(Task to complete) Copy out all the lines of the data precisely, omitting any pictures.

[Saved data entries]
↓↓↓
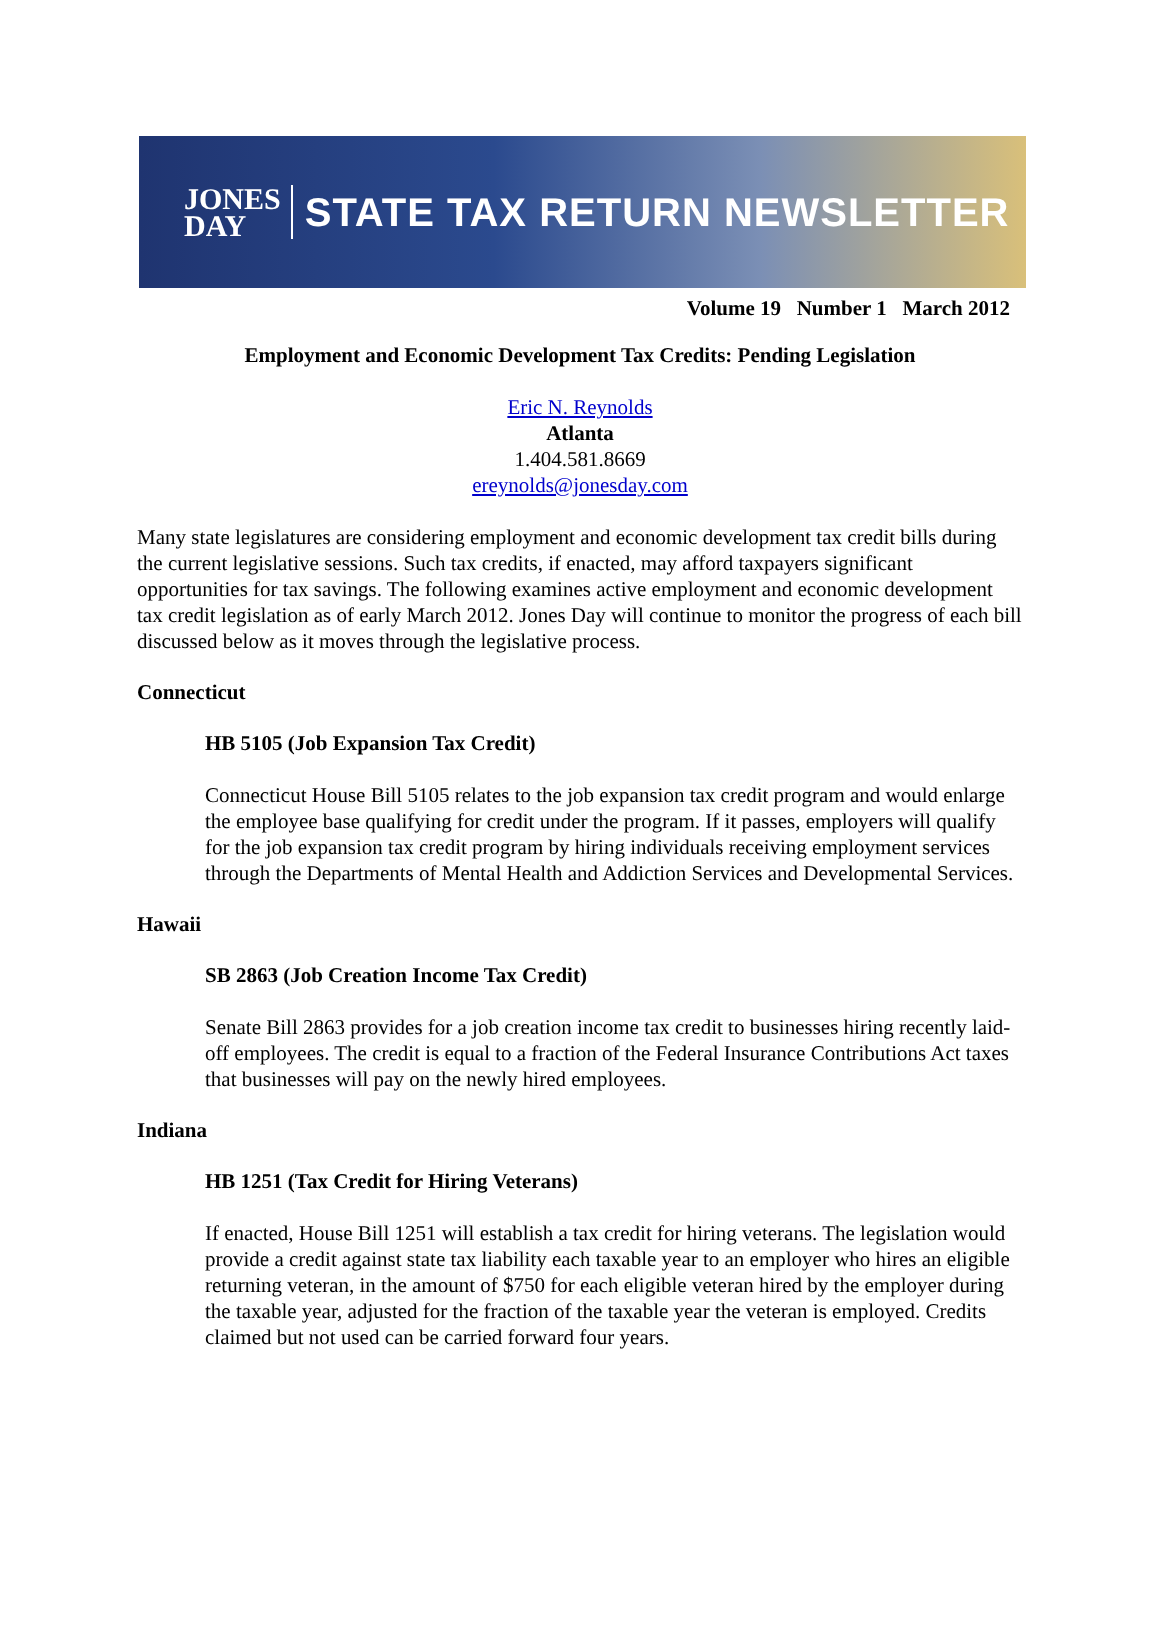JONES
DAY
STATE TAX RETURN NEWSLETTER
Volume 19 Number 1 March 2012
Employment and Economic Development Tax Credits: Pending Legislation
Eric N. Reynolds
Atlanta
1.404.581.8669
ereynolds@jonesday.com
Many state legislatures are considering employment and economic development tax credit bills during the current legislative sessions. Such tax credits, if enacted, may afford taxpayers significant opportunities for tax savings. The following examines active employment and economic development tax credit legislation as of early March 2012. Jones Day will continue to monitor the progress of each bill discussed below as it moves through the legislative process.
Connecticut
HB 5105 (Job Expansion Tax Credit)
Connecticut House Bill 5105 relates to the job expansion tax credit program and would enlarge the employee base qualifying for credit under the program. If it passes, employers will qualify for the job expansion tax credit program by hiring individuals receiving employment services through the Departments of Mental Health and Addiction Services and Developmental Services.
Hawaii
SB 2863 (Job Creation Income Tax Credit)
Senate Bill 2863 provides for a job creation income tax credit to businesses hiring recently laid-off employees. The credit is equal to a fraction of the Federal Insurance Contributions Act taxes that businesses will pay on the newly hired employees.
Indiana
HB 1251 (Tax Credit for Hiring Veterans)
If enacted, House Bill 1251 will establish a tax credit for hiring veterans. The legislation would provide a credit against state tax liability each taxable year to an employer who hires an eligible returning veteran, in the amount of $750 for each eligible veteran hired by the employer during the taxable year, adjusted for the fraction of the taxable year the veteran is employed. Credits claimed but not used can be carried forward four years.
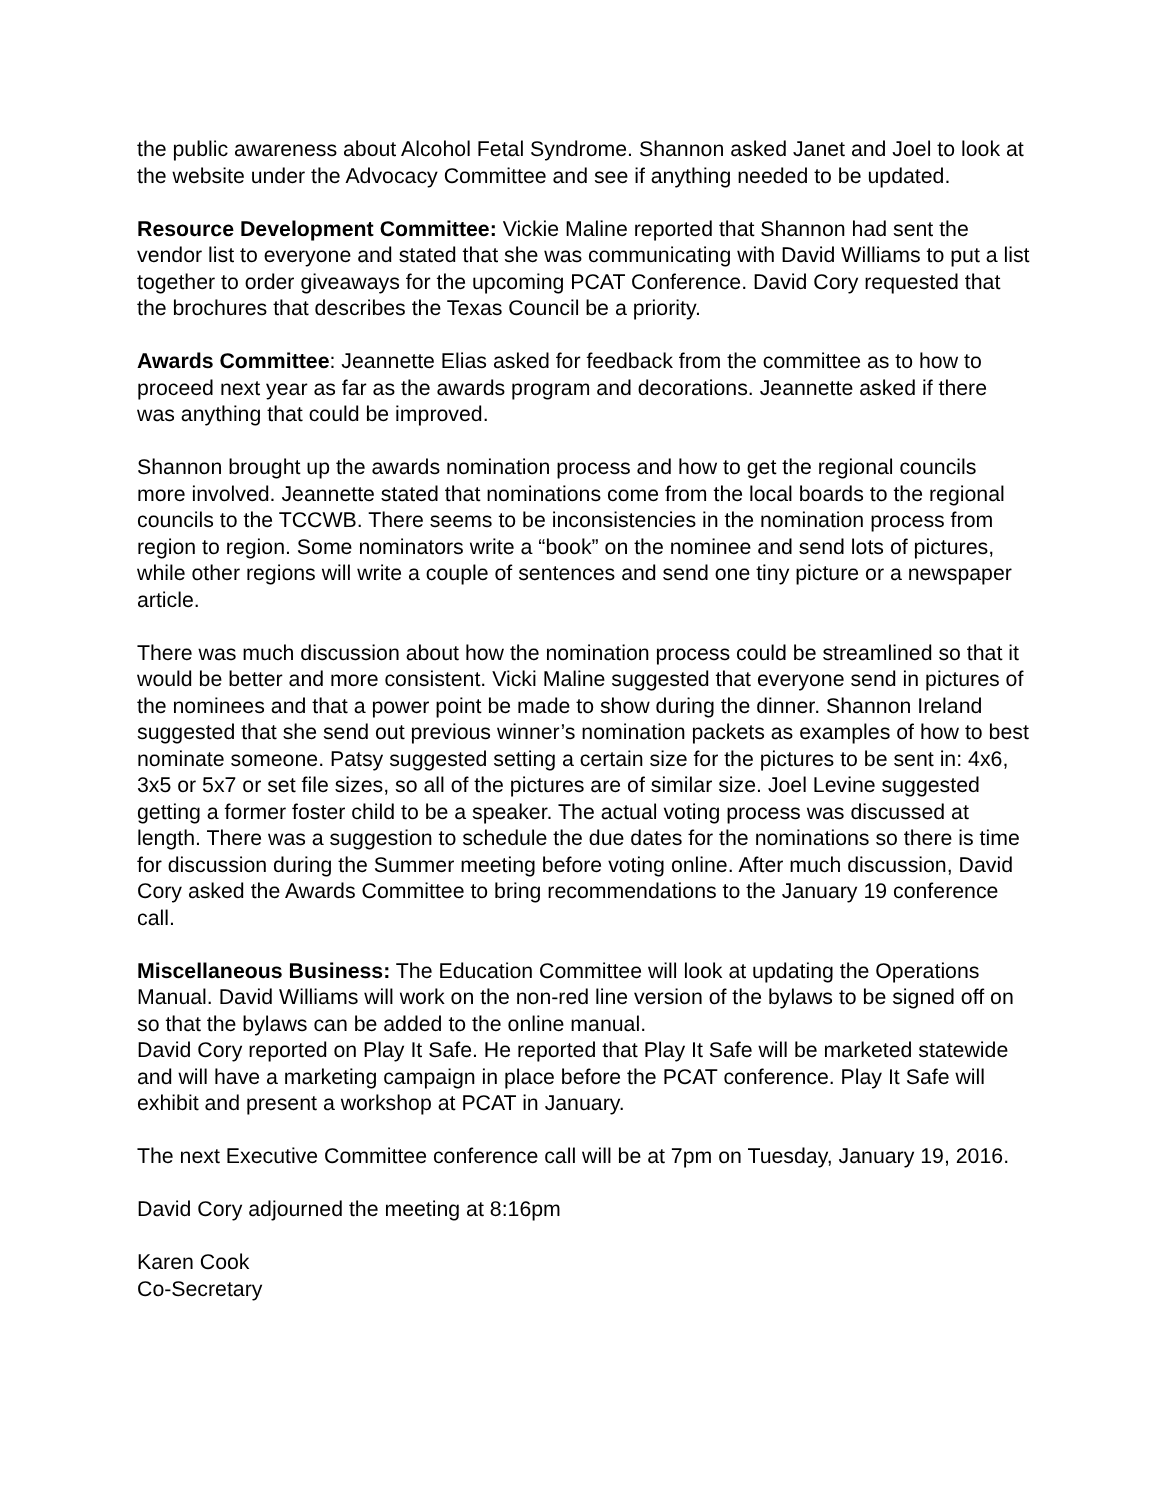the public awareness about Alcohol Fetal Syndrome. Shannon asked Janet and Joel to look at the website under the Advocacy Committee and see if anything needed to be updated.
Resource Development Committee: Vickie Maline reported that Shannon had sent the vendor list to everyone and stated that she was communicating with David Williams to put a list together to order giveaways for the upcoming PCAT Conference. David Cory requested that the brochures that describes the Texas Council be a priority.
Awards Committee: Jeannette Elias asked for feedback from the committee as to how to proceed next year as far as the awards program and decorations. Jeannette asked if there was anything that could be improved.
Shannon brought up the awards nomination process and how to get the regional councils more involved. Jeannette stated that nominations come from the local boards to the regional councils to the TCCWB. There seems to be inconsistencies in the nomination process from region to region. Some nominators write a “book” on the nominee and send lots of pictures, while other regions will write a couple of sentences and send one tiny picture or a newspaper article.
There was much discussion about how the nomination process could be streamlined so that it would be better and more consistent. Vicki Maline suggested that everyone send in pictures of the nominees and that a power point be made to show during the dinner. Shannon Ireland suggested that she send out previous winner’s nomination packets as examples of how to best nominate someone. Patsy suggested setting a certain size for the pictures to be sent in: 4x6, 3x5 or 5x7 or set file sizes, so all of the pictures are of similar size. Joel Levine suggested getting a former foster child to be a speaker. The actual voting process was discussed at length. There was a suggestion to schedule the due dates for the nominations so there is time for discussion during the Summer meeting before voting online. After much discussion, David Cory asked the Awards Committee to bring recommendations to the January 19 conference call.
Miscellaneous Business: The Education Committee will look at updating the Operations Manual. David Williams will work on the non-red line version of the bylaws to be signed off on so that the bylaws can be added to the online manual.
David Cory reported on Play It Safe. He reported that Play It Safe will be marketed statewide and will have a marketing campaign in place before the PCAT conference. Play It Safe will exhibit and present a workshop at PCAT in January.
The next Executive Committee conference call will be at 7pm on Tuesday, January 19, 2016.
David Cory adjourned the meeting at 8:16pm
Karen Cook
Co-Secretary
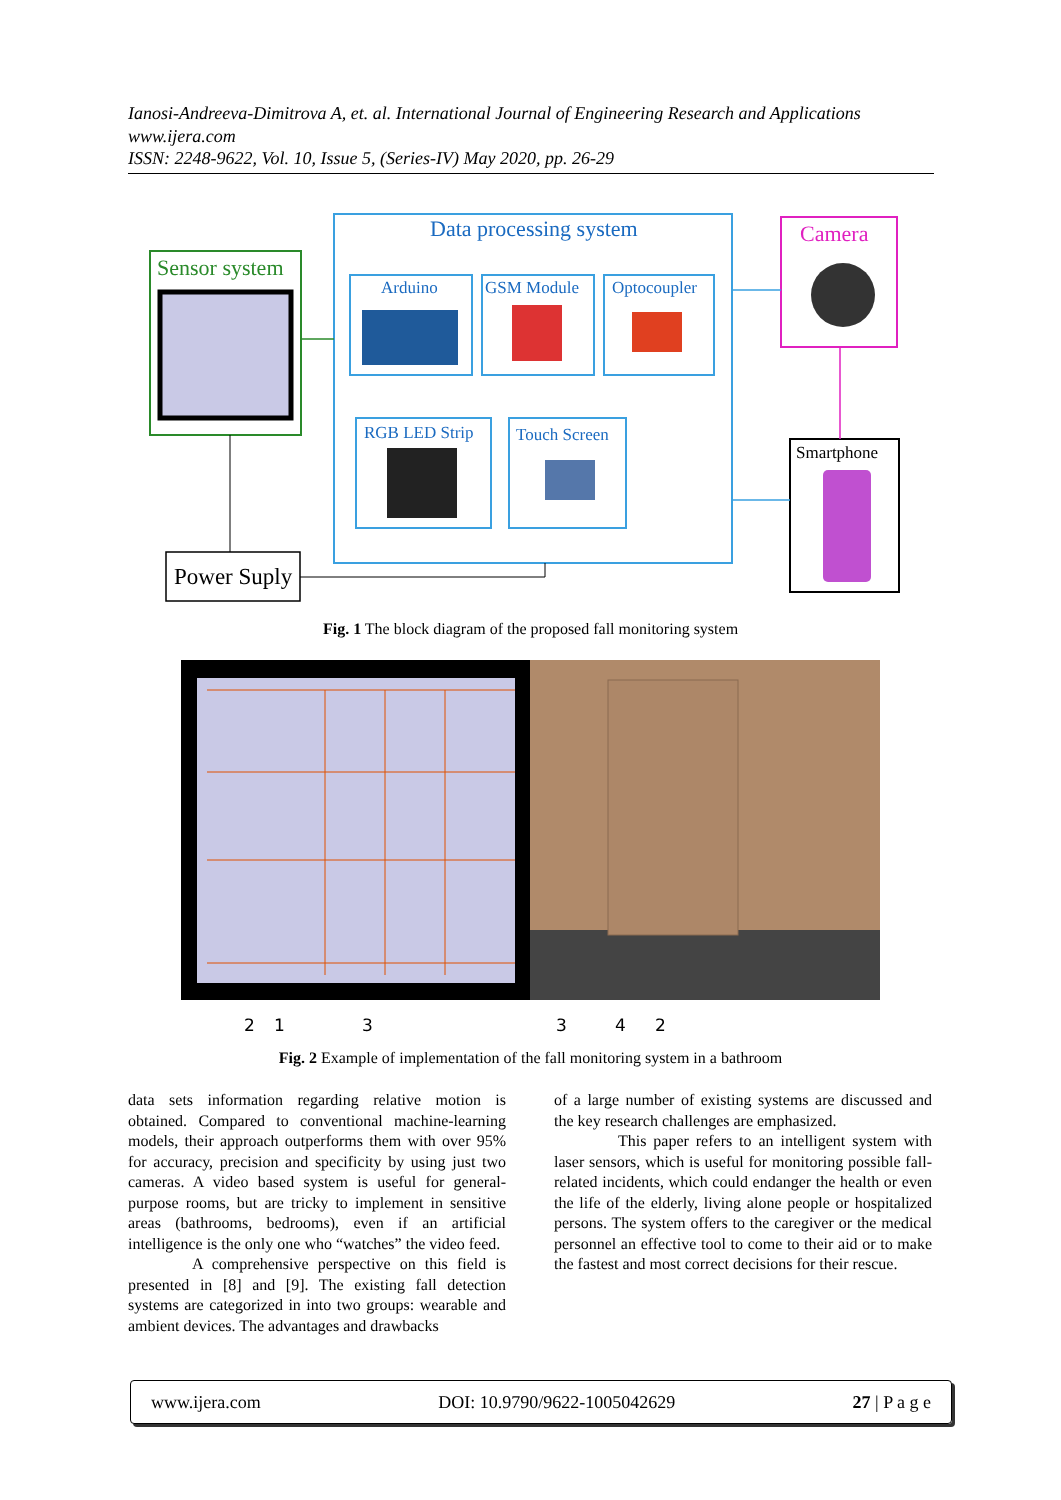Ianosi-Andreeva-Dimitrova A, et. al. International Journal of Engineering Research and Applications
www.ijera.com
ISSN: 2248-9622, Vol. 10, Issue 5, (Series-IV) May 2020, pp. 26-29
Sensor system
Data processing system
Arduino
GSM Module
Optocoupler
RGB LED Strip
Touch Screen
Camera
Smartphone
Power Suply
Fig. 1 The block diagram of the proposed fall monitoring system
2
1
3
3
4
2
Fig. 2 Example of implementation of the fall monitoring system in a bathroom
data sets information regarding relative motion is obtained. Compared to conventional machine-learning models, their approach outperforms them with over 95% for accuracy, precision and specificity by using just two cameras. A video based system is useful for general-purpose rooms, but are tricky to implement in sensitive areas (bathrooms, bedrooms), even if an artificial intelligence is the only one who “watches” the video feed.
A comprehensive perspective on this field is presented in [8] and [9]. The existing fall detection systems are categorized in into two groups: wearable and ambient devices. The advantages and drawbacks
of a large number of existing systems are discussed and the key research challenges are emphasized.
This paper refers to an intelligent system with laser sensors, which is useful for monitoring possible fall-related incidents, which could endanger the health or even the life of the elderly, living alone people or hospitalized persons. The system offers to the caregiver or the medical personnel an effective tool to come to their aid or to make the fastest and most correct decisions for their rescue.
www.ijera.com DOI: 10.9790/9622-1005042629 27 | P a g e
↑↑↑
(Answer for the task)
JONES
DAY
STATE TAX RETURN NEWSLETTER
Volume 19 Number 1 March 2012
Employment and Economic Development Tax Credits: Pending Legislation
Eric N. Reynolds
Atlanta
1.404.581.8669
ereynolds@jonesday.com
Many state legislatures are considering employment and economic development tax credit bills during the current legislative sessions. Such tax credits, if enacted, may afford taxpayers significant opportunities for tax savings. The following examines active employment and economic development tax credit legislation as of early March 2012. Jones Day will continue to monitor the progress of each bill discussed below as it moves through the legislative process.
Connecticut
HB 5105 (Job Expansion Tax Credit)
Connecticut House Bill 5105 relates to the job expansion tax credit program and would enlarge the employee base qualifying for credit under the program. If it passes, employers will qualify for the job expansion tax credit program by hiring individuals receiving employment services through the Departments of Mental Health and Addiction Services and Developmental Services.
Hawaii
SB 2863 (Job Creation Income Tax Credit)
Senate Bill 2863 provides for a job creation income tax credit to businesses hiring recently laid-off employees. The credit is equal to a fraction of the Federal Insurance Contributions Act taxes that businesses will pay on the newly hired employees.
Indiana
HB 1251 (Tax Credit for Hiring Veterans)
If enacted, House Bill 1251 will establish a tax credit for hiring veterans. The legislation would provide a credit against state tax liability each taxable year to an employer who hires an eligible returning veteran, in the amount of $750 for each eligible veteran hired by the employer during the taxable year, adjusted for the fraction of the taxable year the veteran is employed. Credits claimed but not used can be carried forward four years.
the public awareness about Alcohol Fetal Syndrome. Shannon asked Janet and Joel to look at the website under the Advocacy Committee and see if anything needed to be updated.
Resource Development Committee: Vickie Maline reported that Shannon had sent the vendor list to everyone and stated that she was communicating with David Williams to put a list together to order giveaways for the upcoming PCAT Conference. David Cory requested that the brochures that describes the Texas Council be a priority.
Awards Committee: Jeannette Elias asked for feedback from the committee as to how to proceed next year as far as the awards program and decorations. Jeannette asked if there was anything that could be improved.
Shannon brought up the awards nomination process and how to get the regional councils more involved. Jeannette stated that nominations come from the local boards to the regional councils to the TCCWB. There seems to be inconsistencies in the nomination process from region to region. Some nominators write a “book” on the nominee and send lots of pictures, while other regions will write a couple of sentences and send one tiny picture or a newspaper article.
There was much discussion about how the nomination process could be streamlined so that it would be better and more consistent. Vicki Maline suggested that everyone send in pictures of the nominees and that a power point be made to show during the dinner. Shannon Ireland suggested that she send out previous winner’s nomination packets as examples of how to best nominate someone. Patsy suggested setting a certain size for the pictures to be sent in: 4x6, 3x5 or 5x7 or set file sizes, so all of the pictures are of similar size. Joel Levine suggested getting a former foster child to be a speaker. The actual voting process was discussed at length. There was a suggestion to schedule the due dates for the nominations so there is time for discussion during the Summer meeting before voting online. After much discussion, David Cory asked the Awards Committee to bring recommendations to the January 19 conference call.
Miscellaneous Business: The Education Committee will look at updating the Operations Manual. David Williams will work on the non-red line version of the bylaws to be signed off on so that the bylaws can be added to the online manual.
David Cory reported on Play It Safe. He reported that Play It Safe will be marketed statewide and will have a marketing campaign in place before the PCAT conference. Play It Safe will exhibit and present a workshop at PCAT in January.
The next Executive Committee conference call will be at 7pm on Tuesday, January 19, 2016.
David Cory adjourned the meeting at 8:16pm
Karen Cook
Co-Secretary
Ianosi-Andreeva-Dimitrova A, et. al. International Journal of Engineering Research and Applications
www.ijera.com
ISSN: 2248-9622, Vol. 10, Issue 5, (Series-IV) May 2020, pp. 26-29
Sensor system
Data processing system
Arduino
GSM Module
Optocoupler
RGB LED Strip
Touch Screen
Camera
Smartphone
Power Suply
Fig. 1 The block diagram of the proposed fall monitoring system
2
1
3
3
4
2
Fig. 2 Example of implementation of the fall monitoring system in a bathroom
data sets information regarding relative motion is obtained. Compared to conventional machine-learning models, their approach outperforms them with over 95% for accuracy, precision and specificity by using just two cameras. A video based system is useful for general-purpose rooms, but are tricky to implement in sensitive areas (bathrooms, bedrooms), even if an artificial intelligence is the only one who “watches” the video feed.
A comprehensive perspective on this field is presented in [8] and [9]. The existing fall detection systems are categorized in into two groups: wearable and ambient devices. The advantages and drawbacks
of a large number of existing systems are discussed and the key research challenges are emphasized.
This paper refers to an intelligent system with laser sensors, which is useful for monitoring possible fall-related incidents, which could endanger the health or even the life of the elderly, living alone people or hospitalized persons. The system offers to the caregiver or the medical personnel an effective tool to come to their aid or to make the fastest and most correct decisions for their rescue.
www.ijera.com DOI: 10.9790/9622-1005042629 27 | P a g e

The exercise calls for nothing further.